■ **Records to use**:
##########
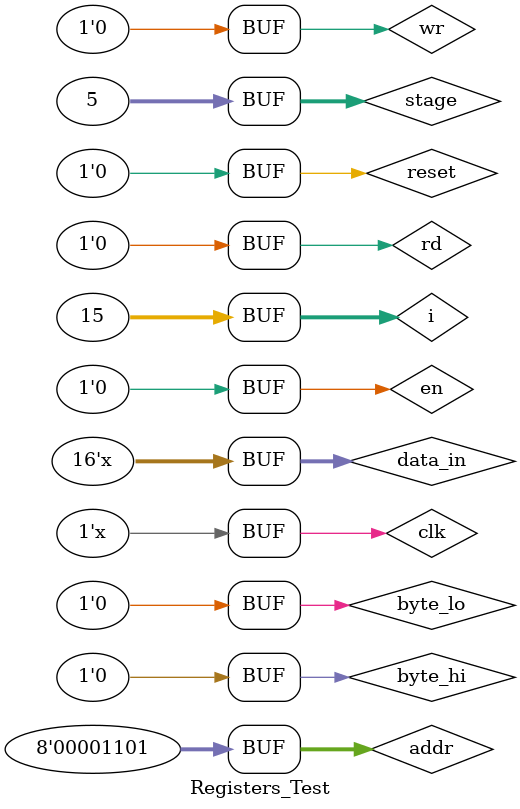
<source format=v>



module Registers_Test;

  parameter ADDR_WIDTH=8;
  parameter DATA_WIDTH=16;

  reg clk;          // System clock
  reg reset;        // System reset

  reg en;           // Access enable
  reg rd;           // Read enable
  reg wr;           // Write enable
  reg byte_lo;      // Low byte enable
  reg byte_hi;      // High byte enable

  reg [ADDR_WIDTH-1:0] addr;
  reg [DATA_WIDTH-1:0] data_in;
  wire [DATA_WIDTH-1:0] data_out;

  Registers #(.ADDR_WIDTH(ADDR_WIDTH), .DATA_WIDTH(DATA_WIDTH))
      registers(.reset(reset),
                .en(en),
                .rd(rd),
                .wr(wr),
                .be({byte_hi, byte_lo}),
                .addr(addr),
                .data_in(data_in),
                .data_out(data_out));

  // Generate clock.
  always
    #1 clk = ~clk;

  integer i;
  integer stage = 0;

  initial begin
    clk = 0;

    reset = 0;
    byte_hi = 1;
    byte_lo = 1;
    en = 0;
    rd = 0;
    wr = 0;

    // Reset
    #5 reset = 1;
    #1 reset = 0;

    #5 stage = 1;
    #1 read_test();

    #1 addr = 'bx;

    // Test some writes
    #5 stage = 2;
    #1 write16(0, 'hdead);
    #1 write16(2, 'hbeef);
    #1 write16(4, 'hcafe);
    #1 write16(8, 'hface);
    #1 write16(16, 'hbead);
    #1 write16(18, 'hfade);
    #1 write16(24, 'hdeaf);
    #1 write16(26, 'hface);
    #1 write16(28, 'hface);
    #1 write16(30, 'hface);

    #1 addr = 'bx;

    // Test some reads
    #5 stage = 3;
    #1 read_test();

    #1 addr = 'bx;

    // Test some byte writes
    #5 stage = 4;
    for (i = 0; i < 15; i = i + 1)
    begin
      #1 write8(i * 2, 'h0000);
      #1 write8(i * 2 + 1, 'hffff);
    end

    // Test some reads
    #5 stage = 5;
    #1 read_test();

  end

  // Task to write a word.
  task write16;
    input [ADDR_WIDTH-1:0] addr_arg;
    input [DATA_WIDTH-1:0] data_arg;
    begin
          addr = addr_arg >> 1;
          data_in = data_arg;
      #1  en = 1; rd = 0; wr = 1; byte_lo = 1; byte_hi = 1;
      #1  en = 1; rd = 0; wr = 0;
      #1  en = 0; rd = 0; wr = 0; byte_lo = 0; byte_hi = 0;
    end
  endtask

  // Task to write a byte.
  task write8;
    input [ADDR_WIDTH-1:0] addr_arg;
    input [DATA_WIDTH/2-1:0] data_arg;
    begin
          addr = addr_arg >> 1;
          data_in = {data_arg, data_arg};
      #1  en = 1; rd = 0; wr = 1; byte_lo = ~addr_arg[0]; byte_hi = addr_arg[0];
      #1  en = 1; rd = 0; wr = 0;
      #1  en = 0; rd = 0; wr = 0; byte_lo = 0; byte_hi = 0;
    end
  endtask

  // Task to read a word.
  task read;
    input [ADDR_WIDTH-1:0] addr_arg;
    begin
          addr = addr_arg >> 1;
          data_in = 'bz;
      #1  en = 1; rd = 1; wr = 0;
      #3  en = 1; rd = 0; wr = 0;
      #1  en = 0; rd = 0; wr = 0;
    end
  endtask

  // Readback test for the register
  task read_test;
    begin
      // Test some reads
      #5 read(0);
      #1 read(2);
      #1 read(4);
      #1 read(8);
      #1 read(16);
      #1 read(17);
      #1 read(18);
      #1 read(19);
      #1 read(24);
      #1 read(25);
      #1 read(26);
      #1 read(27);
    end
  endtask

endmodule

</source>
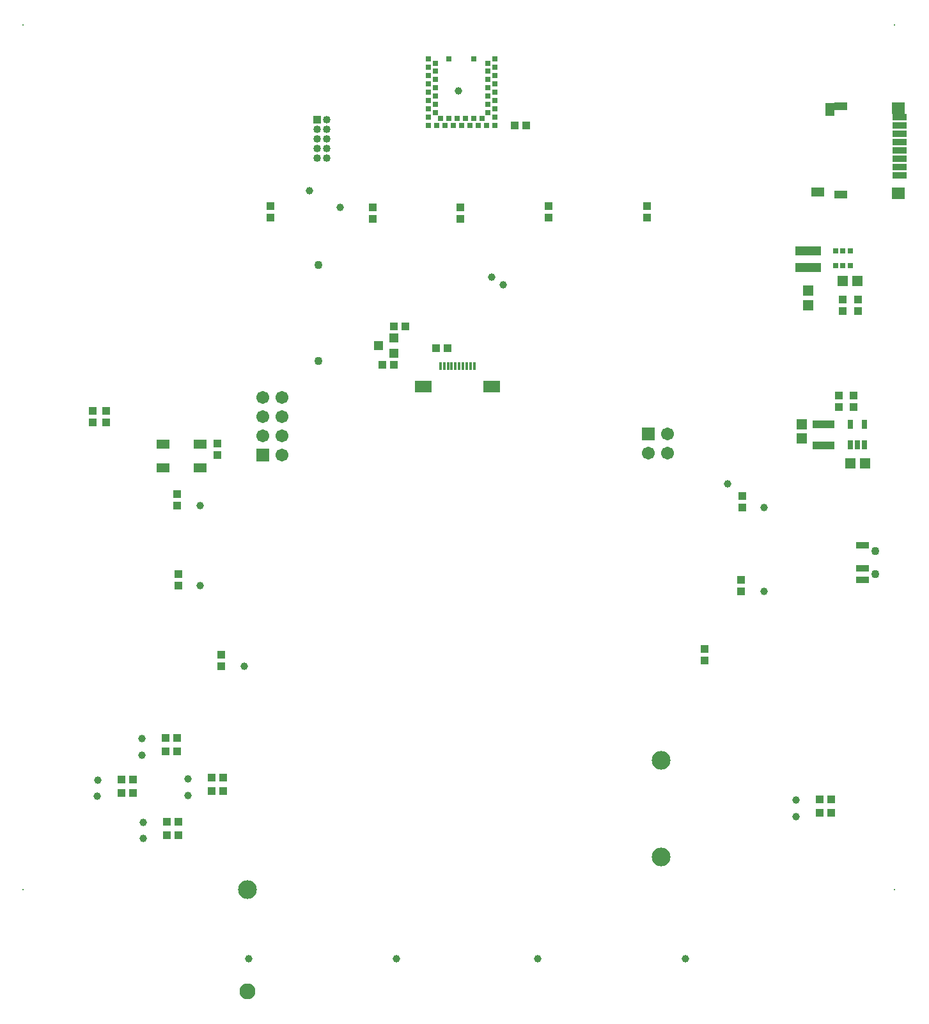
<source format=gbs>
G04 Layer_Color=8150272*
%FSLAX25Y25*%
%MOIN*%
G70*
G01*
G75*
%ADD71R,0.01181X0.03937*%
%ADD199R,0.04300X0.04300*%
%ADD201R,0.06706X0.04737*%
%ADD202C,0.04343*%
%ADD203C,0.09800*%
%ADD204C,0.08300*%
%ADD205C,0.00800*%
%ADD206C,0.06706*%
%ADD207R,0.06706X0.06706*%
%ADD208R,0.06706X0.06706*%
%ADD209R,0.04000X0.04000*%
%ADD210C,0.04000*%
%ADD211C,0.03900*%
%ADD212R,0.03162X0.04934*%
%ADD213R,0.05800X0.05800*%
%ADD214R,0.05800X0.05800*%
%ADD215R,0.13398X0.04737*%
%ADD216R,0.02769X0.03162*%
%ADD217R,0.04600X0.04600*%
%ADD218R,0.04300X0.04300*%
%ADD219R,0.11430X0.03950*%
%ADD220R,0.06706X0.03556*%
%ADD221R,0.06902X0.04737*%
%ADD222R,0.04737X0.06902*%
%ADD223R,0.06706X0.05918*%
%ADD224R,0.07690X0.03556*%
%ADD225R,0.06706X0.03950*%
%ADD226R,0.02769X0.02769*%
%ADD227R,0.08674X0.05918*%
D71*
X359984Y460700D02*
D03*
X361953D02*
D03*
X363921D02*
D03*
X365890D02*
D03*
X367858D02*
D03*
X350142D02*
D03*
X352110D02*
D03*
X354079D02*
D03*
X356047D02*
D03*
X358016D02*
D03*
D199*
X560000Y489500D02*
D03*
Y495500D02*
D03*
X568000D02*
D03*
Y489500D02*
D03*
X176000Y437500D02*
D03*
Y431500D02*
D03*
X169000Y437500D02*
D03*
Y431500D02*
D03*
X565500Y445500D02*
D03*
Y439500D02*
D03*
X558000D02*
D03*
Y445500D02*
D03*
X234000Y414500D02*
D03*
Y420500D02*
D03*
X213000Y388000D02*
D03*
Y394000D02*
D03*
X213500Y346500D02*
D03*
Y352500D02*
D03*
X236000Y304500D02*
D03*
Y310500D02*
D03*
X488000Y307500D02*
D03*
Y313500D02*
D03*
X507000Y343500D02*
D03*
Y349500D02*
D03*
X507500Y387000D02*
D03*
Y393000D02*
D03*
X458000Y538000D02*
D03*
Y544000D02*
D03*
X406500Y538000D02*
D03*
Y544000D02*
D03*
X360500Y537500D02*
D03*
Y543500D02*
D03*
X315000Y537500D02*
D03*
Y543500D02*
D03*
X261500Y538000D02*
D03*
Y544000D02*
D03*
D201*
X224865Y420299D02*
D03*
Y407701D02*
D03*
X205573D02*
D03*
Y420299D02*
D03*
D202*
X286500Y513500D02*
D03*
Y463500D02*
D03*
X577000Y352594D02*
D03*
Y364406D02*
D03*
D203*
X465118Y255555D02*
D03*
Y205161D02*
D03*
X249500Y188000D02*
D03*
D204*
Y135000D02*
D03*
D205*
X587000Y638500D02*
D03*
X132500Y188000D02*
D03*
Y638500D02*
D03*
X587000Y188000D02*
D03*
D206*
X468500Y415500D02*
D03*
Y425500D02*
D03*
X458500Y415500D02*
D03*
X267500Y444500D02*
D03*
X257500D02*
D03*
X267500Y434500D02*
D03*
X257500D02*
D03*
X267500Y424500D02*
D03*
X257500D02*
D03*
X267500Y414500D02*
D03*
D207*
X458500Y425500D02*
D03*
D208*
X257500Y414500D02*
D03*
D209*
X286000Y589000D02*
D03*
D210*
X291000D02*
D03*
X286000Y584000D02*
D03*
X291000Y584000D02*
D03*
X286000Y579000D02*
D03*
X291000D02*
D03*
X286000Y574000D02*
D03*
X291000D02*
D03*
X286000Y569000D02*
D03*
X291000Y569000D02*
D03*
D211*
X298000Y543500D02*
D03*
X282000Y552000D02*
D03*
X383000Y503000D02*
D03*
X377000Y507000D02*
D03*
X359500Y604000D02*
D03*
X499854Y399646D02*
D03*
X519000Y387000D02*
D03*
Y343500D02*
D03*
X248000Y304500D02*
D03*
X225000Y346500D02*
D03*
Y388000D02*
D03*
X218732Y245732D02*
D03*
X195232Y223232D02*
D03*
X171732Y245232D02*
D03*
X194732Y266732D02*
D03*
X535732Y234732D02*
D03*
Y226268D02*
D03*
X218732Y237268D02*
D03*
X194732Y258268D02*
D03*
X171232Y236768D02*
D03*
X195232Y214768D02*
D03*
X250292Y152201D02*
D03*
X327292D02*
D03*
X400792D02*
D03*
X477792D02*
D03*
D212*
X571240Y430315D02*
D03*
X563760D02*
D03*
Y419685D02*
D03*
X567500D02*
D03*
X571240D02*
D03*
D213*
X542000Y492500D02*
D03*
X542000Y500000D02*
D03*
X538500Y430500D02*
D03*
X538500Y423000D02*
D03*
D214*
X567500Y505000D02*
D03*
X560000D02*
D03*
X571500Y410000D02*
D03*
X564000D02*
D03*
D215*
X542000Y512000D02*
D03*
X542000Y520661D02*
D03*
D216*
X556260Y513260D02*
D03*
X563740D02*
D03*
Y520740D02*
D03*
X560000Y520740D02*
D03*
X556260Y520740D02*
D03*
X560000Y513260D02*
D03*
D217*
X326000Y467500D02*
D03*
Y475500D02*
D03*
X318000Y471500D02*
D03*
D218*
X326000Y461500D02*
D03*
X320000D02*
D03*
X326000Y481500D02*
D03*
X332000D02*
D03*
X207000Y260000D02*
D03*
X213000D02*
D03*
X184000Y238500D02*
D03*
X190000D02*
D03*
X231000Y239500D02*
D03*
X237000D02*
D03*
X207500Y216500D02*
D03*
X213500D02*
D03*
X548000Y228000D02*
D03*
X554000D02*
D03*
X548000Y235000D02*
D03*
X554000D02*
D03*
X207500Y223500D02*
D03*
X213500D02*
D03*
X231000Y246500D02*
D03*
X237000D02*
D03*
X184000Y245500D02*
D03*
X190000D02*
D03*
X207000Y267000D02*
D03*
X213000D02*
D03*
X389000Y586000D02*
D03*
X395000D02*
D03*
X348000Y470000D02*
D03*
X354000D02*
D03*
D219*
X550000Y419488D02*
D03*
Y430512D02*
D03*
D220*
X570110Y355547D02*
D03*
Y349642D02*
D03*
Y367358D02*
D03*
D221*
X546976Y551500D02*
D03*
D222*
X553126Y594500D02*
D03*
D223*
X589000Y550933D02*
D03*
Y595224D02*
D03*
D224*
X589500Y590500D02*
D03*
Y564516D02*
D03*
Y568847D02*
D03*
Y573177D02*
D03*
Y577508D02*
D03*
Y581839D02*
D03*
Y586169D02*
D03*
Y560185D02*
D03*
D225*
X559031Y550000D02*
D03*
Y596000D02*
D03*
D226*
X367705Y620811D02*
D03*
X354713D02*
D03*
X343886D02*
D03*
X347429Y618646D02*
D03*
X343886Y616480D02*
D03*
X347429Y614315D02*
D03*
X343886Y612150D02*
D03*
X347429Y609984D02*
D03*
X343886Y607819D02*
D03*
X347429Y605654D02*
D03*
X343886Y603488D02*
D03*
X347429Y601323D02*
D03*
X343886Y599157D02*
D03*
X347429Y596992D02*
D03*
X343886Y594827D02*
D03*
X347429Y592661D02*
D03*
X343886Y586165D02*
D03*
Y590496D02*
D03*
X348217Y586165D02*
D03*
X350382Y589709D02*
D03*
X352547Y586165D02*
D03*
X354713Y589709D02*
D03*
X356878Y586165D02*
D03*
X359043Y589709D02*
D03*
X361209Y586165D02*
D03*
X363374Y589709D02*
D03*
X365539Y586165D02*
D03*
X367705Y589709D02*
D03*
X369870Y586165D02*
D03*
X372035Y589709D02*
D03*
X374201Y586165D02*
D03*
X378531Y590496D02*
D03*
X374988Y592661D02*
D03*
X378531Y594827D02*
D03*
X374988Y596992D02*
D03*
X378531Y599157D02*
D03*
X374988Y601323D02*
D03*
X378531Y603488D02*
D03*
X374988Y605654D02*
D03*
X378531Y607819D02*
D03*
X374988Y609984D02*
D03*
X378531Y612150D02*
D03*
X374988Y614315D02*
D03*
X378531Y616480D02*
D03*
X374988Y618646D02*
D03*
X378531Y620811D02*
D03*
Y586165D02*
D03*
D227*
X376913Y450070D02*
D03*
X341087D02*
D03*
M02*

</source>
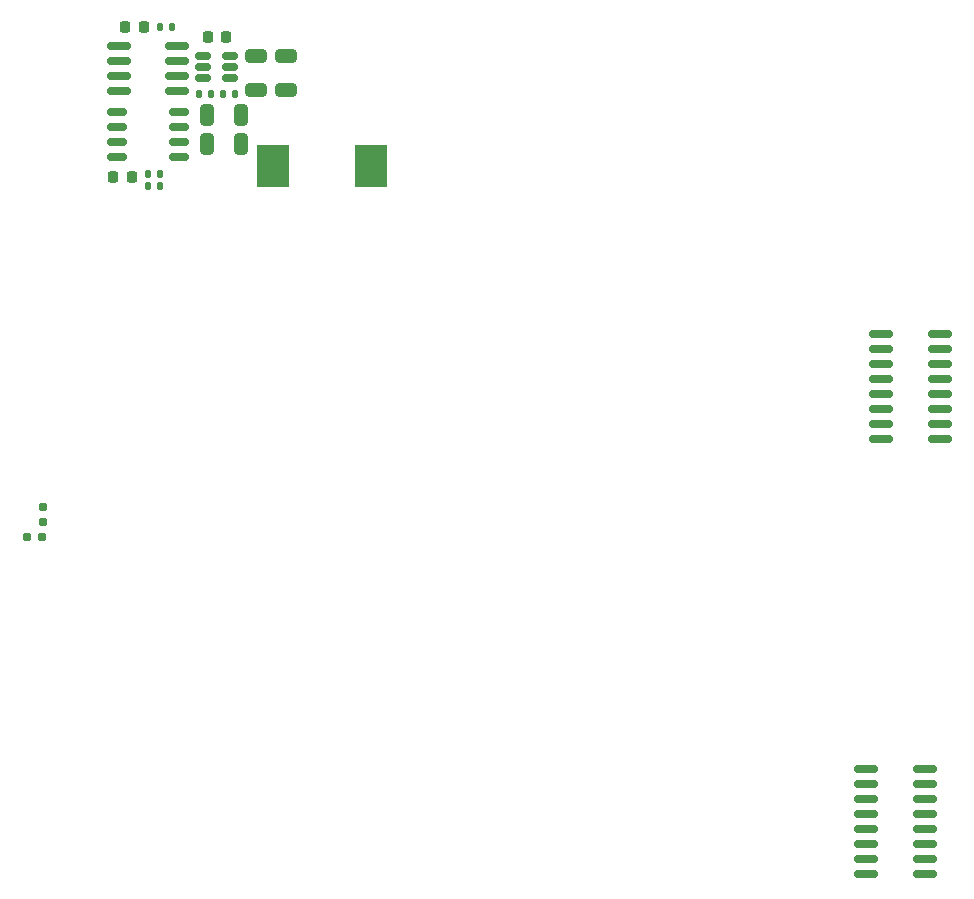
<source format=gbr>
%TF.GenerationSoftware,KiCad,Pcbnew,6.0.8-f2edbf62ab~116~ubuntu20.04.1*%
%TF.CreationDate,2022-10-25T18:56:43-07:00*%
%TF.ProjectId,Control_Board,436f6e74-726f-46c5-9f42-6f6172642e6b,rev?*%
%TF.SameCoordinates,Original*%
%TF.FileFunction,Paste,Top*%
%TF.FilePolarity,Positive*%
%FSLAX46Y46*%
G04 Gerber Fmt 4.6, Leading zero omitted, Abs format (unit mm)*
G04 Created by KiCad (PCBNEW 6.0.8-f2edbf62ab~116~ubuntu20.04.1) date 2022-10-25 18:56:43*
%MOMM*%
%LPD*%
G01*
G04 APERTURE LIST*
G04 Aperture macros list*
%AMRoundRect*
0 Rectangle with rounded corners*
0 $1 Rounding radius*
0 $2 $3 $4 $5 $6 $7 $8 $9 X,Y pos of 4 corners*
0 Add a 4 corners polygon primitive as box body*
4,1,4,$2,$3,$4,$5,$6,$7,$8,$9,$2,$3,0*
0 Add four circle primitives for the rounded corners*
1,1,$1+$1,$2,$3*
1,1,$1+$1,$4,$5*
1,1,$1+$1,$6,$7*
1,1,$1+$1,$8,$9*
0 Add four rect primitives between the rounded corners*
20,1,$1+$1,$2,$3,$4,$5,0*
20,1,$1+$1,$4,$5,$6,$7,0*
20,1,$1+$1,$6,$7,$8,$9,0*
20,1,$1+$1,$8,$9,$2,$3,0*%
G04 Aperture macros list end*
%ADD10R,2.700000X3.600000*%
%ADD11RoundRect,0.250000X-0.650000X0.325000X-0.650000X-0.325000X0.650000X-0.325000X0.650000X0.325000X0*%
%ADD12RoundRect,0.135000X0.135000X0.185000X-0.135000X0.185000X-0.135000X-0.185000X0.135000X-0.185000X0*%
%ADD13RoundRect,0.160000X0.197500X0.160000X-0.197500X0.160000X-0.197500X-0.160000X0.197500X-0.160000X0*%
%ADD14RoundRect,0.218750X0.218750X0.256250X-0.218750X0.256250X-0.218750X-0.256250X0.218750X-0.256250X0*%
%ADD15RoundRect,0.250000X-0.325000X-0.650000X0.325000X-0.650000X0.325000X0.650000X-0.325000X0.650000X0*%
%ADD16RoundRect,0.150000X-0.675000X-0.150000X0.675000X-0.150000X0.675000X0.150000X-0.675000X0.150000X0*%
%ADD17RoundRect,0.150000X-0.512500X-0.150000X0.512500X-0.150000X0.512500X0.150000X-0.512500X0.150000X0*%
%ADD18RoundRect,0.150000X-0.825000X-0.150000X0.825000X-0.150000X0.825000X0.150000X-0.825000X0.150000X0*%
%ADD19RoundRect,0.160000X-0.160000X0.197500X-0.160000X-0.197500X0.160000X-0.197500X0.160000X0.197500X0*%
%ADD20RoundRect,0.150000X0.825000X0.150000X-0.825000X0.150000X-0.825000X-0.150000X0.825000X-0.150000X0*%
%ADD21RoundRect,0.225000X-0.225000X-0.250000X0.225000X-0.250000X0.225000X0.250000X-0.225000X0.250000X0*%
G04 APERTURE END LIST*
D10*
%TO.C,L1*%
X72398000Y-47371000D03*
X64098000Y-47371000D03*
%TD*%
D11*
%TO.C,C2*%
X65229000Y-38022000D03*
X65229000Y-40972000D03*
%TD*%
D12*
%TO.C,R6*%
X54563000Y-49022000D03*
X53543000Y-49022000D03*
%TD*%
D13*
%TO.C,R2*%
X44539500Y-78740000D03*
X43344500Y-78740000D03*
%TD*%
D14*
%TO.C,D2*%
X52173500Y-48260000D03*
X50598500Y-48260000D03*
%TD*%
D15*
%TO.C,C5*%
X58518000Y-45466000D03*
X61468000Y-45466000D03*
%TD*%
D16*
%TO.C,Q2*%
X50920000Y-42799000D03*
X50920000Y-44069000D03*
X50920000Y-45339000D03*
X50920000Y-46609000D03*
X56170000Y-46609000D03*
X56170000Y-45339000D03*
X56170000Y-44069000D03*
X56170000Y-42799000D03*
%TD*%
D12*
%TO.C,R7*%
X54563000Y-48006000D03*
X53543000Y-48006000D03*
%TD*%
%TO.C,R4*%
X58881000Y-41275000D03*
X57861000Y-41275000D03*
%TD*%
D14*
%TO.C,D1*%
X53189500Y-35560000D03*
X51614500Y-35560000D03*
%TD*%
D12*
%TO.C,R5*%
X60913000Y-41275000D03*
X59893000Y-41275000D03*
%TD*%
D17*
%TO.C,U3*%
X58249500Y-38039000D03*
X58249500Y-38989000D03*
X58249500Y-39939000D03*
X60524500Y-39939000D03*
X60524500Y-38989000D03*
X60524500Y-38039000D03*
%TD*%
D18*
%TO.C,U2*%
X115635000Y-61595000D03*
X115635000Y-62865000D03*
X115635000Y-64135000D03*
X115635000Y-65405000D03*
X115635000Y-66675000D03*
X115635000Y-67945000D03*
X115635000Y-69215000D03*
X115635000Y-70485000D03*
X120585000Y-70485000D03*
X120585000Y-69215000D03*
X120585000Y-67945000D03*
X120585000Y-66675000D03*
X120585000Y-65405000D03*
X120585000Y-64135000D03*
X120585000Y-62865000D03*
X120585000Y-61595000D03*
%TD*%
D15*
%TO.C,C4*%
X58518000Y-43053000D03*
X61468000Y-43053000D03*
%TD*%
D19*
%TO.C,R1*%
X44704000Y-76275000D03*
X44704000Y-77470000D03*
%TD*%
D11*
%TO.C,C1*%
X62689000Y-38022000D03*
X62689000Y-40972000D03*
%TD*%
D20*
%TO.C,Q1*%
X56020000Y-41021000D03*
X56020000Y-39751000D03*
X56020000Y-38481000D03*
X56020000Y-37211000D03*
X51070000Y-37211000D03*
X51070000Y-38481000D03*
X51070000Y-39751000D03*
X51070000Y-41021000D03*
%TD*%
D21*
%TO.C,C3*%
X58612000Y-36449000D03*
X60162000Y-36449000D03*
%TD*%
D12*
%TO.C,R3*%
X55579000Y-35560000D03*
X54559000Y-35560000D03*
%TD*%
D18*
%TO.C,U1*%
X114365000Y-98425000D03*
X114365000Y-99695000D03*
X114365000Y-100965000D03*
X114365000Y-102235000D03*
X114365000Y-103505000D03*
X114365000Y-104775000D03*
X114365000Y-106045000D03*
X114365000Y-107315000D03*
X119315000Y-107315000D03*
X119315000Y-106045000D03*
X119315000Y-104775000D03*
X119315000Y-103505000D03*
X119315000Y-102235000D03*
X119315000Y-100965000D03*
X119315000Y-99695000D03*
X119315000Y-98425000D03*
%TD*%
M02*

</source>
##########
■ **Job item**:
Given the records above, return exactly the lines starting at the line containing "G04 APERTURE END LIST*" and ending at the line containing "X115635000Y-69215000D03*", including both.

■ **Exercise output**:
G04 APERTURE END LIST*
D10*
%TO.C,L1*%
X72398000Y-47371000D03*
X64098000Y-47371000D03*
%TD*%
D11*
%TO.C,C2*%
X65229000Y-38022000D03*
X65229000Y-40972000D03*
%TD*%
D12*
%TO.C,R6*%
X54563000Y-49022000D03*
X53543000Y-49022000D03*
%TD*%
D13*
%TO.C,R2*%
X44539500Y-78740000D03*
X43344500Y-78740000D03*
%TD*%
D14*
%TO.C,D2*%
X52173500Y-48260000D03*
X50598500Y-48260000D03*
%TD*%
D15*
%TO.C,C5*%
X58518000Y-45466000D03*
X61468000Y-45466000D03*
%TD*%
D16*
%TO.C,Q2*%
X50920000Y-42799000D03*
X50920000Y-44069000D03*
X50920000Y-45339000D03*
X50920000Y-46609000D03*
X56170000Y-46609000D03*
X56170000Y-45339000D03*
X56170000Y-44069000D03*
X56170000Y-42799000D03*
%TD*%
D12*
%TO.C,R7*%
X54563000Y-48006000D03*
X53543000Y-48006000D03*
%TD*%
%TO.C,R4*%
X58881000Y-41275000D03*
X57861000Y-41275000D03*
%TD*%
D14*
%TO.C,D1*%
X53189500Y-35560000D03*
X51614500Y-35560000D03*
%TD*%
D12*
%TO.C,R5*%
X60913000Y-41275000D03*
X59893000Y-41275000D03*
%TD*%
D17*
%TO.C,U3*%
X58249500Y-38039000D03*
X58249500Y-38989000D03*
X58249500Y-39939000D03*
X60524500Y-39939000D03*
X60524500Y-38989000D03*
X60524500Y-38039000D03*
%TD*%
D18*
%TO.C,U2*%
X115635000Y-61595000D03*
X115635000Y-62865000D03*
X115635000Y-64135000D03*
X115635000Y-65405000D03*
X115635000Y-66675000D03*
X115635000Y-67945000D03*
X115635000Y-69215000D03*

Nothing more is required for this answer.